But the actors — I feel like what happens is we all get together, they come on the set and then it’s just chaos, and they take over and it goes one way or another. We tend to do a lot of takes but very, very quickly, one right after another, and anything might happen on the next take. That’s my feeling of what it’s like on the sets of the movies I do. I think there’s choreography, but I always feel like it’s coming from them. Maybe that’s an illusion.

On Shooting On Location

I felt like I [didn’t] want to work in a movie studio. I’ve done it before; I don’t like it. I like to be on location;

I like to have input from the real world that is helping to shape what we’re doing ... For The Grand Budapest Hotel we found this department store in this town called Gorlitz, which is in Saxony. Half of it is in Germany and the other half is in Poland. It’s on the border and it’s about 20 minutes from [the] Czech Republic, so in a way it’s really right where our story would be if there was such a place. ... This department store that we found, we made into our hotel — the big entrance hall of our hotel — and then we found everything else from the movie within a certain radius of that department store, and we discovered all sorts of things and people as we traveled around, figuring it all out. We made a pastiche of the greatest hits of Eastern Europe.

On The Use Of Miniatures For Sets

First, I love miniatures. It’s just an old movie technique, an old-fashioned approach. ... There’s a certain charm to miniatures to me, I just like them. But also, when you’re doing a miniature it means you can make the thing exactly the way you want. You have essentially no limitation. We were quite inspired by these paintings by Caspar David Friedrich and their views. A whole spa town would be presented in a painting, a mural with the miniature in it. And we did it in the style of Caspar David Friedrich, so it became a miniature and a painting.

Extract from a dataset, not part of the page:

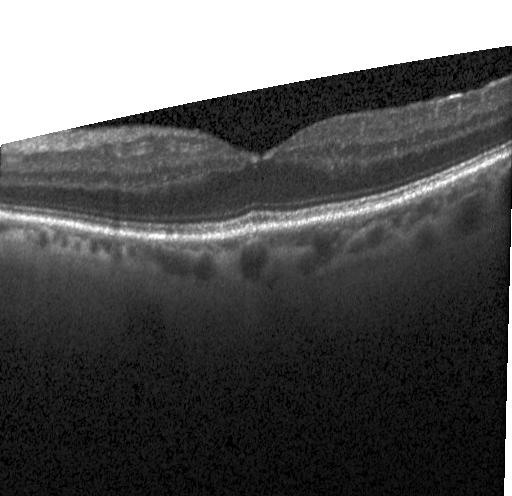
Spectral-domain optical coherence tomography; Heidelberg Spectralis OCT system; OCT B-scan; macular scan.
Assessment: no evidence of choroidal neovascularization, diabetic macular edema, or drusen.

ON HAVING CHARACTERS SIDE BY SIDE, LOOKING STRAIGHT AT THE CAMERA

I have my own way of blocking things and framing things that’s built into me. I compare it to handwriting. I don’t fully understand it — why my handwriting is like this — but in a way there’s some sort of tonal thing with the kind of stories I do. They tend to have some fable element, and I think my visual predilections are somehow related to trying to make that tone and make my own writing work with performers.